Caregiver washes a child’s hands in Camp 25 before entering a nutrition center. Credit World Vision International

1. Water, sanitation, and hygiene can help prevent the spread of Covid-19

Covid-19 can spread from surfaces that are contaminated with respiratory droplets. Hands can transfer the virus through contact with a person’s nose, eyes, and mouth. Since no vaccine is available to combat the novel virus, preventative measures such as frequent hand washing and surface cleaning are crucial. Washing with water and soap will kill the virus, but that requires sufficient access to clean, running water.

2. Hand washing is closely correlated with the spread and magnitude of Covid-19

Proper hygiene is one of the most cost-effective ways to improve health. Maggie Montgomery, the World Health Organization technical officer for WASH, cited hand hygiene as “the number one means of protection” against coronavirus.

Nevertheless, hand hygiene is impossible for millions of people.
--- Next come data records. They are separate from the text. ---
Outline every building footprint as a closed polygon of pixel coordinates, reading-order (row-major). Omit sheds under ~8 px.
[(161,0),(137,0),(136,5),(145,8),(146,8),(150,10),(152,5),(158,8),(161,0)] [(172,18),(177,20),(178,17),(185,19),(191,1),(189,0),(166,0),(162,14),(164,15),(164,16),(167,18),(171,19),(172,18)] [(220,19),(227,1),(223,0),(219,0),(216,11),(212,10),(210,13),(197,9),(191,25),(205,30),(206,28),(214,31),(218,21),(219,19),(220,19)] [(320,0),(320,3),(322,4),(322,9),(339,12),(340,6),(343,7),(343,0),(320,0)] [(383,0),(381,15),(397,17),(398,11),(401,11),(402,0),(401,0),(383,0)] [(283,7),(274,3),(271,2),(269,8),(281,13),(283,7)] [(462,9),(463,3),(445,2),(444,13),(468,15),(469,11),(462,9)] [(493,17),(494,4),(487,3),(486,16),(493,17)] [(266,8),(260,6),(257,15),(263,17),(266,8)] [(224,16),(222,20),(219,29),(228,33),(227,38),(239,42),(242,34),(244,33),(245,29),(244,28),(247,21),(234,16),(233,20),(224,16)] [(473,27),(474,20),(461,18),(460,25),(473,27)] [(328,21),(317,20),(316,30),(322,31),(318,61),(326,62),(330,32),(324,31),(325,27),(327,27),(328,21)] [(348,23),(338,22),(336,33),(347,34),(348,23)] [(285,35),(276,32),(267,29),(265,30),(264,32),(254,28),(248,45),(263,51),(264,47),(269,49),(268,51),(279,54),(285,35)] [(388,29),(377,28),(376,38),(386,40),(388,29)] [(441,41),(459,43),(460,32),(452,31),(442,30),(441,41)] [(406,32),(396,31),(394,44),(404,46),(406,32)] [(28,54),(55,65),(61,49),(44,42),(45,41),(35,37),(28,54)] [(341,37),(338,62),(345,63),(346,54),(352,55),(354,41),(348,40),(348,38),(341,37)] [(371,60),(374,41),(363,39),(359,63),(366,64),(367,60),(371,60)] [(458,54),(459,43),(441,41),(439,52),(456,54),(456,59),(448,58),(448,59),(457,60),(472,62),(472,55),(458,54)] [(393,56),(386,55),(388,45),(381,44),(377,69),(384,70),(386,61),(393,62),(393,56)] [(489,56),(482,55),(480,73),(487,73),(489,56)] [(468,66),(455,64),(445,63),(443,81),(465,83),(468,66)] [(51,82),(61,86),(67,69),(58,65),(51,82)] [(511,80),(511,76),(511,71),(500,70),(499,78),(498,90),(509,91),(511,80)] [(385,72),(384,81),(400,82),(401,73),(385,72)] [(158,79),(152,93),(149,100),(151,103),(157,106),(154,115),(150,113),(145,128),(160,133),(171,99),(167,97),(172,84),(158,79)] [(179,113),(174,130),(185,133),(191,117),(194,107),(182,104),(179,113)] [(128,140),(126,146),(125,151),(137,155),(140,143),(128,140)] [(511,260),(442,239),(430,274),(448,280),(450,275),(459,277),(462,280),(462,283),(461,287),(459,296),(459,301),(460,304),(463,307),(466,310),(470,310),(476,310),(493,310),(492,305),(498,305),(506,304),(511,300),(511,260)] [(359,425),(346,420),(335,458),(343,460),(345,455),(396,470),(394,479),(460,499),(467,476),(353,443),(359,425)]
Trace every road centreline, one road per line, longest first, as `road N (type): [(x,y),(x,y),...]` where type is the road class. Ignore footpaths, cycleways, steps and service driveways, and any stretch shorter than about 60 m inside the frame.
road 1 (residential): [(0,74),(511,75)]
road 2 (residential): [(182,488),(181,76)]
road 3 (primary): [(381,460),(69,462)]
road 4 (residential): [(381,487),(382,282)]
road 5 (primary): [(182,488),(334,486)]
Locations where people do not have a habit of washing their hands have a much higher level of exposure to the coronavirus.

Nearly half of healthcare facilities (43%) globally do not have basic handwashing facilities while 47% of schools in developing countries lack handwashing facilities with soap and clean water. Overall, three billion people do not have access to handwashing facilities in their homes, which makes the virus extremely difficult to contain in these areas.

3. Leaders worldwide are calling for the expanded access to WASH

Heads of state, governments, leaders at the UN, international financial institutions, civil society, private sector, and research organizations published a joint call for action to prioritize access to WASH resources to fight Covid-19 and future pandemics. 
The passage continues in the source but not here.